=== EXERCISE TEXT ===

Remember playing Monopoly with your parents? It’s a board game that has remained popular for decades. Even in the digital age, it’s still selling.

Now that you have your own family, it’s great to enjoy special bonding time over games like Monopoly. However, this game is also a fun way to teach your kids some important financial lessons they can apply in their lives. If your kids can avoid money mistakes and make smarter financial decisions, then you’ve won!

Here are 10 lessons about money to instill in your kids over a few games of Monopoly…

1. Getting a mortgage and borrowing against it is challenging.

Some aspects of Monopoly are more realistic than others. In the case of homebuying, a casual game is an ideal time to let your kids know that home buying isn’t as easy as Monopoly’s version. What’s not realistic is that the game assumes each player has a good credit history. This is the time to explain that Monopoly encourages you to take out more credit to accumulate more properties, which may not be the most prudent approach.

However, what Monopoly does well is show how credit must be paid back in full plus interest (10 percent in the game). Also, in reflecting real life, the game requires you to secure a co-signer when you purchase a property. If no one wants to back you for your loan — you can’t get that house.

2. Accumulating debt should be avoided because it creates a money trap.

Although some debt is necessary to start building assets along with your kids’ future empire, too much debt creates a vicious cycle. There is that point in the game when each property you land on, which is owned by another player, requires you to pay rent. At this point, you may have to start taking out credit to make these payments or selling off the assets at a discounted rate to the other players just to stay in the game.

===

◆ **REQUEST**: According to the text about Monopoly's money lessons, how much interest must be paid back on credit in the game? The records are not needed for this.

=== DATA ===

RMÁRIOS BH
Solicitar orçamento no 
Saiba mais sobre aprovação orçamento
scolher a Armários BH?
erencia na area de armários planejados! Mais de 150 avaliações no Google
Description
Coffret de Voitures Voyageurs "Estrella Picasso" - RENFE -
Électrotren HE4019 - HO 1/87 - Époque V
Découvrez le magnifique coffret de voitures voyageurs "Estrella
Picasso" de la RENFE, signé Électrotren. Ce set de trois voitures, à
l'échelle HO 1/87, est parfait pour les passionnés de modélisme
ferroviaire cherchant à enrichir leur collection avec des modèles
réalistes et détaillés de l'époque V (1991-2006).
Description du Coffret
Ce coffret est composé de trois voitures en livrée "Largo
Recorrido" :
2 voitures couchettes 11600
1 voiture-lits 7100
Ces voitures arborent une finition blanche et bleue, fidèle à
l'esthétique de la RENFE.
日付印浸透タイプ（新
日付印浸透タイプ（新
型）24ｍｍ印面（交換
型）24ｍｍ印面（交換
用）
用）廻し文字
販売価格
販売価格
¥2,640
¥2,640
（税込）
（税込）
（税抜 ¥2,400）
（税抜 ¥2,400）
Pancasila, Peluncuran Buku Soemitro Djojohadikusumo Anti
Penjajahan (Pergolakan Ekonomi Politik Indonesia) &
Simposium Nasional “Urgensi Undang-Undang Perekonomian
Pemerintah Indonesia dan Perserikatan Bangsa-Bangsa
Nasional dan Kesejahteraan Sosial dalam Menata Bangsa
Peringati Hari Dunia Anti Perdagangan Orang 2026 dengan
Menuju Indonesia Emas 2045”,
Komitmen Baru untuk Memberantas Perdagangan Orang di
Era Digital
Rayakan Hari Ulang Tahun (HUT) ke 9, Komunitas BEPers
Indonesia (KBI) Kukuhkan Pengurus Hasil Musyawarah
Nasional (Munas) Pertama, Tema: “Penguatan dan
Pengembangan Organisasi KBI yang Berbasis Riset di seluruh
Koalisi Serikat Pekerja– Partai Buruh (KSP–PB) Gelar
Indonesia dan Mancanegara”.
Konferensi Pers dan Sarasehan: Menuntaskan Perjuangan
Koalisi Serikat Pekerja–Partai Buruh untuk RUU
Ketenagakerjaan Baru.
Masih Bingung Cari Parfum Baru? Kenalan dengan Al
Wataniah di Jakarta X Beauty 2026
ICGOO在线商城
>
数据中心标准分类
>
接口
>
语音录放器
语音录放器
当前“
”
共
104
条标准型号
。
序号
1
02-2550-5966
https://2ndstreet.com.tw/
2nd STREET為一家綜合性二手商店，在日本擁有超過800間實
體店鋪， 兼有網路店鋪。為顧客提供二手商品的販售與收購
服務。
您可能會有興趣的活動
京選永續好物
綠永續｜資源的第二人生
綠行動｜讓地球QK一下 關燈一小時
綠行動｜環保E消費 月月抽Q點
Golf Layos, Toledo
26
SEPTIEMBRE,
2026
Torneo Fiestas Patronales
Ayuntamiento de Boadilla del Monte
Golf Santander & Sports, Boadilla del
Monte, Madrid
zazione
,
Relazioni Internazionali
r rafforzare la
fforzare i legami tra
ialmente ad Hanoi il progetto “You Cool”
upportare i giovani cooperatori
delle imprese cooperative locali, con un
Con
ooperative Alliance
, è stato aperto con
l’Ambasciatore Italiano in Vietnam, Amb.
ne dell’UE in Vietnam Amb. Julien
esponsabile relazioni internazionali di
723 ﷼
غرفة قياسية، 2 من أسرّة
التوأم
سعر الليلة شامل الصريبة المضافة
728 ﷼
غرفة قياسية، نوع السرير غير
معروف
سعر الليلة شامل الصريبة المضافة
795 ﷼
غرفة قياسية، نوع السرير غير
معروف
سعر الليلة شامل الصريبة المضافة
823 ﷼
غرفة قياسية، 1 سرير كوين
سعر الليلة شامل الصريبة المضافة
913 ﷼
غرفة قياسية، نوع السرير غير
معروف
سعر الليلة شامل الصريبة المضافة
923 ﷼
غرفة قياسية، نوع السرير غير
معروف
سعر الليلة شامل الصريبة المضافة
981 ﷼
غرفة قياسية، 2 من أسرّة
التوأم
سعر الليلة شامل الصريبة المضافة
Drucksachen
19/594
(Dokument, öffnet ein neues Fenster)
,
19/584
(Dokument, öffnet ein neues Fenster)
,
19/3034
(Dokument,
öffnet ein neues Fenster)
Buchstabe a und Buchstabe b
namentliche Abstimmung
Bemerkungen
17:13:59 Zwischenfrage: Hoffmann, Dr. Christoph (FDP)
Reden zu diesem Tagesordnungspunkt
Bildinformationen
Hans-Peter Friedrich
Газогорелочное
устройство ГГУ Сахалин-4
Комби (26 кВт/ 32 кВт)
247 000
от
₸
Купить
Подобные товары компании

===

◆ **THE ANSWER**: 10 percent.